* [ZITIERTER TEXTAUSZUG]

Brauer-Severi-Varietäten und Normrelationen

Frank Henningsen, TU Braunschweig, Abt. Angew. Algebra

Sei k ein Körper. Jeder endlichdimensionalen, zentraleinfachen k-Algebra A lässt sich eine Brauer-Severi-Varietät V (A) zuordnen, die das Zerfallsverhalten der Algebra spiegelt. Im einfachsten Fall korrespondieren Quaternionenalgebren A = (a, b) und projektive Kegelschnitte V : ax2 + by2 = z2 mit a, b aus k. Ist K/k eine Körpererweiterung, so zerfällt A über K genau dann, wenn V einen K-rationalen Punkt hat. Dieser Zusammenhang gilt allgemein, doch ist – außer im oben erwähnten Beispiel – keine überschaubare Beschreibung von Brauer-Severi-Varietäten durch explizite Gleichungen bekannt.

Eine Brauer-Severi-Varietät lässt sich als Durchschnitt einer Grassmann-Varietät und einer sogenannten Linksidealvarietät schreiben und letztere als Durchschnitt gewisser Eigenräume. Diese lassen sich für verschränkte Gruppenalgebren A = (G, s) konkret bestimmen und führen zu sogenannten Ersetzungsrelationen. Diese ermöglichen bei der Beschreibung der Brauer-Severi-Varietät V (A) eine Reduzierung der Dimension des Einbettungsraumes von V (A) (in Abhängigkeit von der Untergruppenstruktur von G) und der Zahl der V (A) definierenden Gleichungen. Im Fall einer Symbolalgebra vom Grad 3 reduziert sich die Dimension des Einbettungsraumes von 83 auf 11 und die Zahl der Gleichungen von ca. 18000 auf 138.

* [ARBEITSAUFTRÄGE]
(A) Beantworten Sie anhand des Textauszugs zu Brauer-Severi-Varietäten:
(i) Welche Objekte korrespondieren im einfachsten Fall mit den Quaternionenalgebren A = (a, b)?
(ii) Als Durchschnitt welcher beiden Varietäten lässt sich eine Brauer-Severi-Varietät schreiben?
(iii) Auf welche Zahl reduziert sich die Anzahl der Gleichungen im Fall einer Symbolalgebra vom Grad 3?
(B) Erklären Sie mit den Angaben des Textauszugs, wodurch sich bei verschränkten Gruppenalgebren A = (G, s) die Dimension des Einbettungsraumes von V (A) verringern lässt.
(C) Setzen Sie den Textauszug über Brauer-Severi-Varietäten im Anschluss an seinen letzten Satz mit zwei bis drei weiteren Sätzen fort.

* [DATENAUSZUG]
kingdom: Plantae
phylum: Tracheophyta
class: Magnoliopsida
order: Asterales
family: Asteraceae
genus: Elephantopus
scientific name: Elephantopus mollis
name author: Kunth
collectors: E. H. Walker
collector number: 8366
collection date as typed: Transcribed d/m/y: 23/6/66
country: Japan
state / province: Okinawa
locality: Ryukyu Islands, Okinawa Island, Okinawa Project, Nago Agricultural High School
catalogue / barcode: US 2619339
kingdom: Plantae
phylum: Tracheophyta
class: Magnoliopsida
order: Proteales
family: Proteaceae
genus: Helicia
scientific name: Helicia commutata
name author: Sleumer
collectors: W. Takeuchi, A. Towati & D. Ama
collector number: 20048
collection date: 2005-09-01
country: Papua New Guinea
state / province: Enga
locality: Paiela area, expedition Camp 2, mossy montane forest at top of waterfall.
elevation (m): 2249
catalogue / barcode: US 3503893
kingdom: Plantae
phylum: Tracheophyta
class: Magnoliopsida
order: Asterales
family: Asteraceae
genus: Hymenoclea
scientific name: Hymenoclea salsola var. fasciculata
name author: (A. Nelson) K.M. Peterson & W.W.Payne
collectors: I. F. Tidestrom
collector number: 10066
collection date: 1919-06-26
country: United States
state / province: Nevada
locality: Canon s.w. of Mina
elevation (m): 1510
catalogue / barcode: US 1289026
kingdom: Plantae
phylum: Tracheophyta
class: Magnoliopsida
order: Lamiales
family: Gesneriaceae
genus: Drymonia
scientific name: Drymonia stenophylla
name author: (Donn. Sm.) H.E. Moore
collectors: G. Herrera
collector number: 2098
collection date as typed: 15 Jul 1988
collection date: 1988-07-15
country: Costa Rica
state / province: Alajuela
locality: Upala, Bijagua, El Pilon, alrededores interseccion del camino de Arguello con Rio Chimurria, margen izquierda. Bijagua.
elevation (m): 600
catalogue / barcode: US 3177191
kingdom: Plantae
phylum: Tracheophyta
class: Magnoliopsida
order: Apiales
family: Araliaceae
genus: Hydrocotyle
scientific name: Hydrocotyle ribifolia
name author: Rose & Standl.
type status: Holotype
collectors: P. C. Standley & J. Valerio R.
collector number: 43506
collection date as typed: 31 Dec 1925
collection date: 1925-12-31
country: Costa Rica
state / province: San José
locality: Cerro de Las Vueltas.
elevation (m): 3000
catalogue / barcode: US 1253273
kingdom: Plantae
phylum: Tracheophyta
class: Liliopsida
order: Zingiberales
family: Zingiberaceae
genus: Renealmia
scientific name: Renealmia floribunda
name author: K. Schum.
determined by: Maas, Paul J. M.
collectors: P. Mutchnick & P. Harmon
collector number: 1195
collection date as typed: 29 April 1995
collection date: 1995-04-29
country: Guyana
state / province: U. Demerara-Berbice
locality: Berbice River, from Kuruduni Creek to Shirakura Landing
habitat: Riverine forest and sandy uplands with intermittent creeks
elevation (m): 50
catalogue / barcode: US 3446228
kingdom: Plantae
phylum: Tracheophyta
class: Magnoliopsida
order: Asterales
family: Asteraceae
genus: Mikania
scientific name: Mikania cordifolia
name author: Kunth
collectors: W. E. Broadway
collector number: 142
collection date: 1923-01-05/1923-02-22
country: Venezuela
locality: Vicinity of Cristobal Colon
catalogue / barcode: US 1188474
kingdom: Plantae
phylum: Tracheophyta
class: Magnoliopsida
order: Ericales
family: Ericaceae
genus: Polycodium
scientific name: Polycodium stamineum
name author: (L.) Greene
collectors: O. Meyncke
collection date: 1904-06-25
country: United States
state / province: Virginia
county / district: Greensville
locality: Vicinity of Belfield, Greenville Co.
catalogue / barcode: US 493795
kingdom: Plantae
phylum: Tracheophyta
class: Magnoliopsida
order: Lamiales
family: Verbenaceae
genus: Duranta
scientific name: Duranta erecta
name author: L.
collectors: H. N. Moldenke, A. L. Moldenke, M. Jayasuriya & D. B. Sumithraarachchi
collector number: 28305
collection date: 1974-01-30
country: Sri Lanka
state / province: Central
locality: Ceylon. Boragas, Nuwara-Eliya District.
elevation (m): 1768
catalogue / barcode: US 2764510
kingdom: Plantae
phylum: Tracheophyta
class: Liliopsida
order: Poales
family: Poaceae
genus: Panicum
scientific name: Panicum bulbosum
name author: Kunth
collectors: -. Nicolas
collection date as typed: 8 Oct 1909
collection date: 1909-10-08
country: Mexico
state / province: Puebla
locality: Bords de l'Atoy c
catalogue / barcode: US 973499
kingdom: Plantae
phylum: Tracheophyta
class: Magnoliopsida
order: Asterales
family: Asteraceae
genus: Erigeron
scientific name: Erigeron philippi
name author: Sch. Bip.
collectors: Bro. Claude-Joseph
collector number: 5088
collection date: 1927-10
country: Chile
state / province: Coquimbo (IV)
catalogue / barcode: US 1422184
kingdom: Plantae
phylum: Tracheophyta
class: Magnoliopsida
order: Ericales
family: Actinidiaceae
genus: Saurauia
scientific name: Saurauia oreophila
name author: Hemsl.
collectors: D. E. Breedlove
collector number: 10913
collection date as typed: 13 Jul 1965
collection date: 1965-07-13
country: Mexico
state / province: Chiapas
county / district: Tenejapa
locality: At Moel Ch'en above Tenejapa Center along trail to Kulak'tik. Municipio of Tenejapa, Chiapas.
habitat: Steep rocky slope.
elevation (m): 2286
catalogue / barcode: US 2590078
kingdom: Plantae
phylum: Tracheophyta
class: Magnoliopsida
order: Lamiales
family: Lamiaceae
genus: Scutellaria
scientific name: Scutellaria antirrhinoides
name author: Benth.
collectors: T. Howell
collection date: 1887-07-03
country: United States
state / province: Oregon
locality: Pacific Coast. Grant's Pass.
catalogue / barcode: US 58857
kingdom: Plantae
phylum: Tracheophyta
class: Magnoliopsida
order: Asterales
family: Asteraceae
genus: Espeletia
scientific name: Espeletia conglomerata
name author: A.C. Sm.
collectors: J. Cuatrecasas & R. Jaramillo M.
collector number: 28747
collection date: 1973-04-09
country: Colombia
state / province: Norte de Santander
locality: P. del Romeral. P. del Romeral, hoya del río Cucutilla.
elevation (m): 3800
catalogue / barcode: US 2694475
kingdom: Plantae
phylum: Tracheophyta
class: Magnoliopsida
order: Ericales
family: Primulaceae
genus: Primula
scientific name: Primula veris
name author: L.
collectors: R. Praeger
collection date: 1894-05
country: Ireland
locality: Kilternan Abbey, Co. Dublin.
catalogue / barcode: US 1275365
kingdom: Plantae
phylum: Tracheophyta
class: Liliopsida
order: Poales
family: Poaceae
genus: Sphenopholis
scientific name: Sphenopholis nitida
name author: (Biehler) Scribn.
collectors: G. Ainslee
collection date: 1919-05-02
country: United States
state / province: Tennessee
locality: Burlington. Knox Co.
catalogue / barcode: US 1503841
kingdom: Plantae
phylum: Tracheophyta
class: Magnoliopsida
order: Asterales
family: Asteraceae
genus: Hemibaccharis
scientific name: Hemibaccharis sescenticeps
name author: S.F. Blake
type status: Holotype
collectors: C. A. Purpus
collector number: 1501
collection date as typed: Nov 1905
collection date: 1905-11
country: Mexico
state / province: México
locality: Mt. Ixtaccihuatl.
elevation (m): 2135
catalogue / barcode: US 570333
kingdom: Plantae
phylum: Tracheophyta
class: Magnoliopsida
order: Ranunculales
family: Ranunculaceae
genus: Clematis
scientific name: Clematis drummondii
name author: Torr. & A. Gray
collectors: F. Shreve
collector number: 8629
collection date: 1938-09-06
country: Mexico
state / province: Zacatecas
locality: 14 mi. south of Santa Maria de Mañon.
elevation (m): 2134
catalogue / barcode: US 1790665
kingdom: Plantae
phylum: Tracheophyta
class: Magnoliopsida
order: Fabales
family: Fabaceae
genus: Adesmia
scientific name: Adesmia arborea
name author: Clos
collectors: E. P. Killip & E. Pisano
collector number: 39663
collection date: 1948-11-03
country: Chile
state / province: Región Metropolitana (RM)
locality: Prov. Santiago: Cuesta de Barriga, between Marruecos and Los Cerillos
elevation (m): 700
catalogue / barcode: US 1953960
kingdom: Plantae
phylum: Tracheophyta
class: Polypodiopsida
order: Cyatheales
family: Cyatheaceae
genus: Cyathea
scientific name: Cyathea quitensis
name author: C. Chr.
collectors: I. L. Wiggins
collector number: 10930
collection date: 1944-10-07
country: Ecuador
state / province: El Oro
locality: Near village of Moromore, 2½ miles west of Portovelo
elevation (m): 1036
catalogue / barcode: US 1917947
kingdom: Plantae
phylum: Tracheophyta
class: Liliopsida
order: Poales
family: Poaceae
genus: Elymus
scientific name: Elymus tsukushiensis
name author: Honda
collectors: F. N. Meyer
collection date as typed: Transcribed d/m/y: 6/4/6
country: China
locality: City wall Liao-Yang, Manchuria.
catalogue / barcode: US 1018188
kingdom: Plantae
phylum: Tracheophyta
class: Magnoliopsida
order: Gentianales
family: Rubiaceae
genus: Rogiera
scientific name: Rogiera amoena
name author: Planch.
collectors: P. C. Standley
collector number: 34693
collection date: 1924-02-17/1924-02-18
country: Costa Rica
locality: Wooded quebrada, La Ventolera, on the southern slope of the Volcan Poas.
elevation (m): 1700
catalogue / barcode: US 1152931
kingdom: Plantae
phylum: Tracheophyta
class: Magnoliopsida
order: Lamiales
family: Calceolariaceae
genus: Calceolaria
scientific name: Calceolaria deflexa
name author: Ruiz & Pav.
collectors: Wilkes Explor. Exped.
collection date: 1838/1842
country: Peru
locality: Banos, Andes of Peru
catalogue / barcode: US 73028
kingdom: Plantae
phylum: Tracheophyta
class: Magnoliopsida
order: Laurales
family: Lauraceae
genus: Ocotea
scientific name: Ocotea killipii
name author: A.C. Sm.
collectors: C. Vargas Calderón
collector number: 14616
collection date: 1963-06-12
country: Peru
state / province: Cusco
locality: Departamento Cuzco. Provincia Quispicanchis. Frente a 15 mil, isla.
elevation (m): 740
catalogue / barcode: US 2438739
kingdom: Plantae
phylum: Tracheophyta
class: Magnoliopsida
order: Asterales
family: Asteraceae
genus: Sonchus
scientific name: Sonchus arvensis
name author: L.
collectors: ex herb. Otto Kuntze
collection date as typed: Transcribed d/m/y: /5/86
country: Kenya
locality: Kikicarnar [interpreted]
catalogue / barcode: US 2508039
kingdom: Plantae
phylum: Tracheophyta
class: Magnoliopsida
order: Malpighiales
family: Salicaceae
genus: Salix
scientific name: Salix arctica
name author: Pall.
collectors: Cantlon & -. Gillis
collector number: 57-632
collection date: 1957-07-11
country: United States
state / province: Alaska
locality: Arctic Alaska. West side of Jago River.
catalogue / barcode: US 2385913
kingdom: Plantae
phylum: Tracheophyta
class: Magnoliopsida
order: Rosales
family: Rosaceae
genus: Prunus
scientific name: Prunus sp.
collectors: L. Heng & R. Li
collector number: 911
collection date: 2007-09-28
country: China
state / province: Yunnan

* [LÖSUNGEN]
(A)
(i) Projektive Kegelschnitte V : ax2 + by2 = z2 mit a, b aus k.
(ii) Eine Grassmann-Varietät und eine sogenannte Linksidealvarietät.
(iii) Von ca. 18000 auf 138.

(B) Die Linksidealvarietät lässt sich als Durchschnitt gewisser Eigenräume schreiben. Für verschränkte Gruppenalgebren lassen sich diese Eigenräume konkret bestimmen, und daraus ergeben sich Ersetzungsrelationen. Diese Relationen ermöglichen es, die Dimension des Einbettungsraumes in Abhängigkeit von der Untergruppenstruktur von G zu reduzieren und zugleich die Zahl der definierenden Gleichungen zu senken.

(C)
Mit Hilfe dieser Ergebnisse und der Verallgemeinerung des Begriffs Plücker-Relation lässt sich ein Satz beweisen, der Brauer-Severi-Varietäten von zentraleinfachen Algebren birational beschreibt: Die Kegelschnittgleichung ax2 + by2 = z2 lässt sich als Normrelation N(z, x) = by2 mit Norm N(z, x) = z2 - ax2 eines von a abhängigen quadratischen Teilkörpers von A schreiben. Dies gilt allgemeiner: Brauer-Severi-Varietäten von zentraleinfachen Algebren A sind birational äquivalent zu Normvarietäten von Teilkörpern von A.